[Data items]

=== Begin Enclosure ===

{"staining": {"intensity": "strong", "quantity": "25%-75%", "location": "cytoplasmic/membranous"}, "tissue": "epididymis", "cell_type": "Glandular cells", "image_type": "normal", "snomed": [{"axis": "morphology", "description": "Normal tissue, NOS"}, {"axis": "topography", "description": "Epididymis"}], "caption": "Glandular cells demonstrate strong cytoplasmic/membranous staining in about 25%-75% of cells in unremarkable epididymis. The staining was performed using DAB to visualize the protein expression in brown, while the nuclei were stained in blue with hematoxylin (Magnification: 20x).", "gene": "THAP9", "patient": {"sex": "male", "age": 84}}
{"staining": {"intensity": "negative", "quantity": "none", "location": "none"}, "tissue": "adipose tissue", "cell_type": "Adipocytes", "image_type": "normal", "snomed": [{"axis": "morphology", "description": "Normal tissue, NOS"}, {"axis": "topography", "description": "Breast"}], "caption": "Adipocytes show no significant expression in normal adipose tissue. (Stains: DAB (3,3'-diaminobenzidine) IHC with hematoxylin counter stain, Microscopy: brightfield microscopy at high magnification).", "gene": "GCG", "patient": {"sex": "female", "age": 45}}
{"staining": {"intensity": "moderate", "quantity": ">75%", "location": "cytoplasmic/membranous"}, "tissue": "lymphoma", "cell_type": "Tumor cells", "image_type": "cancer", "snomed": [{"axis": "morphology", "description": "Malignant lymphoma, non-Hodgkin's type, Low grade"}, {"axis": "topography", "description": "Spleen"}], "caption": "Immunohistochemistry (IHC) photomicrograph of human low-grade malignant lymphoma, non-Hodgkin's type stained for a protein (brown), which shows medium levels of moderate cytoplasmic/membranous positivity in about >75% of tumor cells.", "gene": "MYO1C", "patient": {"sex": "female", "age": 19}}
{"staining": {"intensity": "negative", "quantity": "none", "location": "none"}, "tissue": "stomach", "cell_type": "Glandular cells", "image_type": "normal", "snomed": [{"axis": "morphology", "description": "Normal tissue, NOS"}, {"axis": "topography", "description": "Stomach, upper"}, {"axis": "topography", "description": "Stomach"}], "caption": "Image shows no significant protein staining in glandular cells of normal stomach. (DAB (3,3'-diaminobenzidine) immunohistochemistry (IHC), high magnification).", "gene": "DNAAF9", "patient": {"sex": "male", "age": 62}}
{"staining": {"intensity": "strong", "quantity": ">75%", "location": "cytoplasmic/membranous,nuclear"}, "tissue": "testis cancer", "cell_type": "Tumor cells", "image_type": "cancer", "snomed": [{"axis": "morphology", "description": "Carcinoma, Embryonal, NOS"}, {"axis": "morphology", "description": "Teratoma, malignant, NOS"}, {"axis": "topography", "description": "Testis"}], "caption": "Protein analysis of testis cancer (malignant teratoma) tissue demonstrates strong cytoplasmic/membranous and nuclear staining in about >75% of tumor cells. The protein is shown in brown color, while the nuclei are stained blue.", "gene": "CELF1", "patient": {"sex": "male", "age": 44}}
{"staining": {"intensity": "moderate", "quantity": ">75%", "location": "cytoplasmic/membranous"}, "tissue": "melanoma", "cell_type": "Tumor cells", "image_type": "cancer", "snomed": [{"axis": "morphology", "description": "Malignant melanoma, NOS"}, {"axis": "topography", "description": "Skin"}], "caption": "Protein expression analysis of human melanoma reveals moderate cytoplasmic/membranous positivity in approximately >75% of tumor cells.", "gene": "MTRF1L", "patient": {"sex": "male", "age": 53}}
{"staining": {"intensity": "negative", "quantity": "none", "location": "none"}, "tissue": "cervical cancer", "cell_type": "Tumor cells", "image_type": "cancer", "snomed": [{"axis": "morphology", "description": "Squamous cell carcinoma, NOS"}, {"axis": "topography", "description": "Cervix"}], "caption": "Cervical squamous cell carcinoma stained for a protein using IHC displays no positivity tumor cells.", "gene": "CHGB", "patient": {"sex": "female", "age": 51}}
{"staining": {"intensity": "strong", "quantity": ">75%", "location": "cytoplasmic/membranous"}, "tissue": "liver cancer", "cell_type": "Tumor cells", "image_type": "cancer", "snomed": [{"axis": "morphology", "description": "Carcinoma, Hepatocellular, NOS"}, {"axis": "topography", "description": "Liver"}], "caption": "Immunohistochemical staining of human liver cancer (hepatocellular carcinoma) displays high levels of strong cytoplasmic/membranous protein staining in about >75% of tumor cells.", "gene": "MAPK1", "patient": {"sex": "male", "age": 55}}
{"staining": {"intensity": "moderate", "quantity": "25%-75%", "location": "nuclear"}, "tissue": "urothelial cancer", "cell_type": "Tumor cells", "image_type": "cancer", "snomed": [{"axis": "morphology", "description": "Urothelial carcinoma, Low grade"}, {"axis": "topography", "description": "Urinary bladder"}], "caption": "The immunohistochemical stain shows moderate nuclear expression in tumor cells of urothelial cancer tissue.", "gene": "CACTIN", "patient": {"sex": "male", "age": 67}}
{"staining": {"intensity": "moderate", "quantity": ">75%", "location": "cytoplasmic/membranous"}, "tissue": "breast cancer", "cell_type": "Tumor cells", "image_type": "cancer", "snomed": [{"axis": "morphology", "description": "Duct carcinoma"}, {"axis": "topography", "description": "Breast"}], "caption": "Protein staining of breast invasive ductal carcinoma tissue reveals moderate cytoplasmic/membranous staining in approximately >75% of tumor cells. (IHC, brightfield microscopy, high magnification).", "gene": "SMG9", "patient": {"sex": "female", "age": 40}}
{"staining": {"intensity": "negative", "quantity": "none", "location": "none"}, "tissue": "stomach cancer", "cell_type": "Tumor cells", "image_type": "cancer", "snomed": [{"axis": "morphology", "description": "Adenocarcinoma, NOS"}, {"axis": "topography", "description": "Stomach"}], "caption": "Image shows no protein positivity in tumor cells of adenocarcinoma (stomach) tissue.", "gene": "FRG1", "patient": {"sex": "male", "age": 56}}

=== End Enclosure ===

→ **Exercise brief**:
All entries above must be reproduced without a single change.

→ **Answer section**:
{"staining": {"intensity": "strong", "quantity": "25%-75%", "location": "cytoplasmic/membranous"}, "tissue": "epididymis", "cell_type": "Glandular cells", "image_type": "normal", "snomed": [{"axis": "morphology", "description": "Normal tissue, NOS"}, {"axis": "topography", "description": "Epididymis"}], "caption": "Glandular cells demonstrate strong cytoplasmic/membranous staining in about 25%-75% of cells in unremarkable epididymis. The staining was performed using DAB to visualize the protein expression in brown, while the nuclei were stained in blue with hematoxylin (Magnification: 20x).", "gene": "THAP9", "patient": {"sex": "male", "age": 84}}
{"staining": {"intensity": "negative", "quantity": "none", "location": "none"}, "tissue": "adipose tissue", "cell_type": "Adipocytes", "image_type": "normal", "snomed": [{"axis": "morphology", "description": "Normal tissue, NOS"}, {"axis": "topography", "description": "Breast"}], "caption": "Adipocytes show no significant expression in normal adipose tissue. (Stains: DAB (3,3'-diaminobenzidine) IHC with hematoxylin counter stain, Microscopy: brightfield microscopy at high magnification).", "gene": "GCG", "patient": {"sex": "female", "age": 45}}
{"staining": {"intensity": "moderate", "quantity": ">75%", "location": "cytoplasmic/membranous"}, "tissue": "lymphoma", "cell_type": "Tumor cells", "image_type": "cancer", "snomed": [{"axis": "morphology", "description": "Malignant lymphoma, non-Hodgkin's type, Low grade"}, {"axis": "topography", "description": "Spleen"}], "caption": "Immunohistochemistry (IHC) photomicrograph of human low-grade malignant lymphoma, non-Hodgkin's type stained for a protein (brown), which shows medium levels of moderate cytoplasmic/membranous positivity in about >75% of tumor cells.", "gene": "MYO1C", "patient": {"sex": "female", "age": 19}}
{"staining": {"intensity": "negative", "quantity": "none", "location": "none"}, "tissue": "stomach", "cell_type": "Glandular cells", "image_type": "normal", "snomed": [{"axis": "morphology", "description": "Normal tissue, NOS"}, {"axis": "topography", "description": "Stomach, upper"}, {"axis": "topography", "description": "Stomach"}], "caption": "Image shows no significant protein staining in glandular cells of normal stomach. (DAB (3,3'-diaminobenzidine) immunohistochemistry (IHC), high magnification).", "gene": "DNAAF9", "patient": {"sex": "male", "age": 62}}
{"staining": {"intensity": "strong", "quantity": ">75%", "location": "cytoplasmic/membranous,nuclear"}, "tissue": "testis cancer", "cell_type": "Tumor cells", "image_type": "cancer", "snomed": [{"axis": "morphology", "description": "Carcinoma, Embryonal, NOS"}, {"axis": "morphology", "description": "Teratoma, malignant, NOS"}, {"axis": "topography", "description": "Testis"}], "caption": "Protein analysis of testis cancer (malignant teratoma) tissue demonstrates strong cytoplasmic/membranous and nuclear staining in about >75% of tumor cells. The protein is shown in brown color, while the nuclei are stained blue.", "gene": "CELF1", "patient": {"sex": "male", "age": 44}}
{"staining": {"intensity": "moderate", "quantity": ">75%", "location": "cytoplasmic/membranous"}, "tissue": "melanoma", "cell_type": "Tumor cells", "image_type": "cancer", "snomed": [{"axis": "morphology", "description": "Malignant melanoma, NOS"}, {"axis": "topography", "description": "Skin"}], "caption": "Protein expression analysis of human melanoma reveals moderate cytoplasmic/membranous positivity in approximately >75% of tumor cells.", "gene": "MTRF1L", "patient": {"sex": "male", "age": 53}}
{"staining": {"intensity": "negative", "quantity": "none", "location": "none"}, "tissue": "cervical cancer", "cell_type": "Tumor cells", "image_type": "cancer", "snomed": [{"axis": "morphology", "description": "Squamous cell carcinoma, NOS"}, {"axis": "topography", "description": "Cervix"}], "caption": "Cervical squamous cell carcinoma stained for a protein using IHC displays no positivity tumor cells.", "gene": "CHGB", "patient": {"sex": "female", "age": 51}}
{"staining": {"intensity": "strong", "quantity": ">75%", "location": "cytoplasmic/membranous"}, "tissue": "liver cancer", "cell_type": "Tumor cells", "image_type": "cancer", "snomed": [{"axis": "morphology", "description": "Carcinoma, Hepatocellular, NOS"}, {"axis": "topography", "description": "Liver"}], "caption": "Immunohistochemical staining of human liver cancer (hepatocellular carcinoma) displays high levels of strong cytoplasmic/membranous protein staining in about >75% of tumor cells.", "gene": "MAPK1", "patient": {"sex": "male", "age": 55}}
{"staining": {"intensity": "moderate", "quantity": "25%-75%", "location": "nuclear"}, "tissue": "urothelial cancer", "cell_type": "Tumor cells", "image_type": "cancer", "snomed": [{"axis": "morphology", "description": "Urothelial carcinoma, Low grade"}, {"axis": "topography", "description": "Urinary bladder"}], "caption": "The immunohistochemical stain shows moderate nuclear expression in tumor cells of urothelial cancer tissue.", "gene": "CACTIN", "patient": {"sex": "male", "age": 67}}
{"staining": {"intensity": "moderate", "quantity": ">75%", "location": "cytoplasmic/membranous"}, "tissue": "breast cancer", "cell_type": "Tumor cells", "image_type": "cancer", "snomed": [{"axis": "morphology", "description": "Duct carcinoma"}, {"axis": "topography", "description": "Breast"}], "caption": "Protein staining of breast invasive ductal carcinoma tissue reveals moderate cytoplasmic/membranous staining in approximately >75% of tumor cells. (IHC, brightfield microscopy, high magnification).", "gene": "SMG9", "patient": {"sex": "female", "age": 40}}
{"staining": {"intensity": "negative", "quantity": "none", "location": "none"}, "tissue": "stomach cancer", "cell_type": "Tumor cells", "image_type": "cancer", "snomed": [{"axis": "morphology", "description": "Adenocarcinoma, NOS"}, {"axis": "topography", "description": "Stomach"}], "caption": "Image shows no protein positivity in tumor cells of adenocarcinoma (stomach) tissue.", "gene": "FRG1", "patient": {"sex": "male", "age": 56}}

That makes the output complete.